ESTRATTO DEL DOCUMENTO

----------------

Rimbaud, naturalmente, è lui, poeta perduto ai confini della Dancalia, a descrivere, in una rara lettera a casa, la sensazione che ti coglie alla gola quando metti piede, per la prima volta, in questo terribile deserto di sale e di lava. I dromedari della sua carovana stavano calpestando la banchisa bianchissima, laggiù nella piana del sale, e lui non riuscì più a dimenticare quella solitudine abbacinante che poteva rassomigliare solo al ‘presunto orrore dei paesaggi lunari’.
Ludovico Nesbitt non era un poeta ma un ingegnere inglese: nel 1928 attraversò, primo uomo bianco, tutta la Dancalia interna. Dall’Etiopia verso il mar Rosso. Ne uscì vivo e scrisse: ‘I dancali sono pronti ad ammazzare ogni estraneo in cui si imbattono’. Brutta fama per questi pastori-guerrieri: e a leggere i racconti dei viaggiatori di qualsiasi epoca, se la portano dietro da sempre.

----------------

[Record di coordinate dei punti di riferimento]
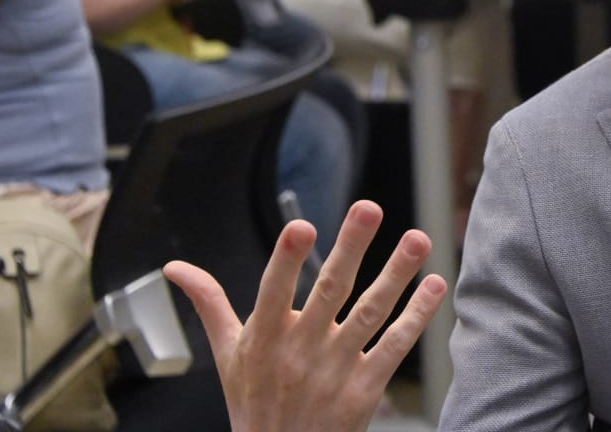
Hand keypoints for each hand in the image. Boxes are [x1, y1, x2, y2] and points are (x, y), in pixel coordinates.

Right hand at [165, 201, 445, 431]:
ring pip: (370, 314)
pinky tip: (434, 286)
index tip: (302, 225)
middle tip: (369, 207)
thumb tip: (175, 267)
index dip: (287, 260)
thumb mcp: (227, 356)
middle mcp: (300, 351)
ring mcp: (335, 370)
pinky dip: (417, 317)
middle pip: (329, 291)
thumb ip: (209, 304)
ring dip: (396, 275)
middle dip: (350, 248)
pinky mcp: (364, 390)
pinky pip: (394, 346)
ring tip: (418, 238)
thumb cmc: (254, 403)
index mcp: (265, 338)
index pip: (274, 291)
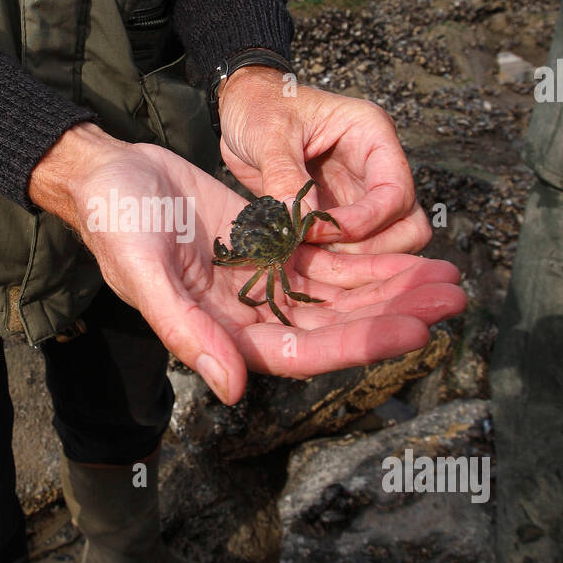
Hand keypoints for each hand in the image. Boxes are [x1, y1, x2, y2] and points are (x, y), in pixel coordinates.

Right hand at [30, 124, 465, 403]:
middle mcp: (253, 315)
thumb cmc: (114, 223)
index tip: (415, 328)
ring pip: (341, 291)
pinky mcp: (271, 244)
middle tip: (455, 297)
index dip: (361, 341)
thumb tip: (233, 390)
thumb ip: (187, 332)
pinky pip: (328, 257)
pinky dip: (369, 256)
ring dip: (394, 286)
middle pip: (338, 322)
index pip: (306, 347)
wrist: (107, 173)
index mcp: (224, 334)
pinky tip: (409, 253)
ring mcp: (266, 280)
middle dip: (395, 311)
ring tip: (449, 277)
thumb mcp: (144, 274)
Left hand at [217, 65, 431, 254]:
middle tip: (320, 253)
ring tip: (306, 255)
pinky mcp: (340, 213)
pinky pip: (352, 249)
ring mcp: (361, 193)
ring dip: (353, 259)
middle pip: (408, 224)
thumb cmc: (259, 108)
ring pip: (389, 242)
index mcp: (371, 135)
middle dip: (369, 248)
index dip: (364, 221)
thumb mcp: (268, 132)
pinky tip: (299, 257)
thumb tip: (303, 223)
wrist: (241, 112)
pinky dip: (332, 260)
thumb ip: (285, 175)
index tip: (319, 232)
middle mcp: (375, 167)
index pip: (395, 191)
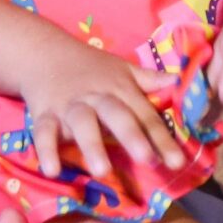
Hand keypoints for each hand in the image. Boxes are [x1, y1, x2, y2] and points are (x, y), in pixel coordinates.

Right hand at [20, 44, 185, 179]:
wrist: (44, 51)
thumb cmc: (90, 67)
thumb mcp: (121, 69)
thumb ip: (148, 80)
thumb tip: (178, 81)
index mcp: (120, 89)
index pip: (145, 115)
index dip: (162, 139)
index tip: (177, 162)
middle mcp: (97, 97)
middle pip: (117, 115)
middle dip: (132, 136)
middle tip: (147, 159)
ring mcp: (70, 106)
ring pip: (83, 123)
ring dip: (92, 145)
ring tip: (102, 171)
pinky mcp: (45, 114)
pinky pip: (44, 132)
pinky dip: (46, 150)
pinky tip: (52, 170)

----------------

CONSEGNA
In che anno, secondo l'estratto sulla Dancalia, Ludovico Nesbitt attraversò tutta la Dancalia interna? Per rispondere serve soltanto l'estratto, non il materiale.

SOLUZIONE
Nel 1928.